An Incredible Tale

of the travels of the Billy Goats Gruff

Here’s something that, if you read it in a book, or saw it in a movie, would be rejected as too unbelievable.

We now live some 200 miles from where my wife Carol grew up.

The other day she went into a local antique store and picked up this old book, thinking it looked familiar. When she opened the cover, she found her own signature from some 55+ years ago!

The intervening circumstances are a complete mystery! She bought the book for $1.60. Believe it or not!

Thirty years ago we got really plastered!

By snow, that is—and how well I remember!

The monstrous blizzard came to be called the Storm of the Century.

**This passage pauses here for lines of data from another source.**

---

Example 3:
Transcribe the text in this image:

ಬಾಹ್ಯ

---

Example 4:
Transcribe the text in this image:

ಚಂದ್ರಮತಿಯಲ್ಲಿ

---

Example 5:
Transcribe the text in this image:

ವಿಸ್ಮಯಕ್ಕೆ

At my eastern Pennsylvania home, it was a unique opportunity for my young kids to experience a real blizzard! And they still remember how I made them go out with me in the storm to feel the cold and the wind and the ice sting our faces. And to develop character! I wanted to teach them what my older sister had taught me when we were kids: how to dig a hidey-hole for your head in a large snow drift, so that when the wind blew and the ice stung your cheeks, you could shelter in place. My sons were up for the brutal wind and cold; my daughter, not so much!

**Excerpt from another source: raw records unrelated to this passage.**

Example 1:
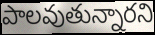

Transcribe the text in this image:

పాలవుతున్నారని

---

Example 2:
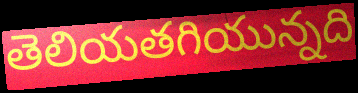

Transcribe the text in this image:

తెలియతగియున్నది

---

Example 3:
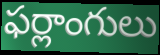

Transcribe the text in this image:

ఫర్లాంగులు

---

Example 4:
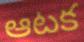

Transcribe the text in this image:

ఆటక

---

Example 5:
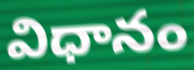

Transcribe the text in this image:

విధానం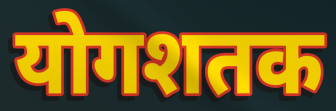
योगशतकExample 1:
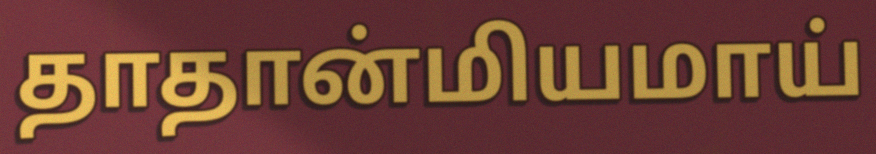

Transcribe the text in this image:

தாதான்மியமாய்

By definition, a blizzard consists of three simultaneous conditions: significant snow accumulation of .31 inch or greater per hour; sustained winds of at least 35 mph; and temperatures of 20F or less. A severe blizzard is when winds mount to a steady 45 mph or greater, visibility drops to near zero, and the temperature hovers at just 10F or lower. The consequences of such a storm produces fatalities. They include wind chill temperatures of -30F and lower; wind damage; burying snow drifts; hardship for wildlife; disruption of commerce and traffic; accidents and collapsing structures; interruption of energy distribution, communications and basic utilities; structure fires from constant heating; and shortages of food, medicine, shelter, and other vital provisions.

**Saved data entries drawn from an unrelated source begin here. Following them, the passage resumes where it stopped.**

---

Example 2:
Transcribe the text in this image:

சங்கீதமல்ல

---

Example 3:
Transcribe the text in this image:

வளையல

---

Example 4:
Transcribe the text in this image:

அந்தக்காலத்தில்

Here’s how I described the Blizzard to Remember in my book Discover Nature in the Weather (2001, Stackpole Books):

The blizzard of March 12-15, 1993 produced snow at least one foot deep from the Appalachian Mountains east to the Atlantic Ocean, in a continuous swath from Alabama to Nova Scotia. In some locations, several feet of snow fell in its passage, marked with killer tornadoes, straight-line wind gusts over 100 mph, record-low sea level pressures, and record cold temperatures. This memorable blizzard resulted in 270 fatalities and property damage estimated at nearly $1.6 billion.

The Blizzard of the Century’s aftermath in my backyard: my sons and their extra tall snowman; my book Discover Nature in the Weather.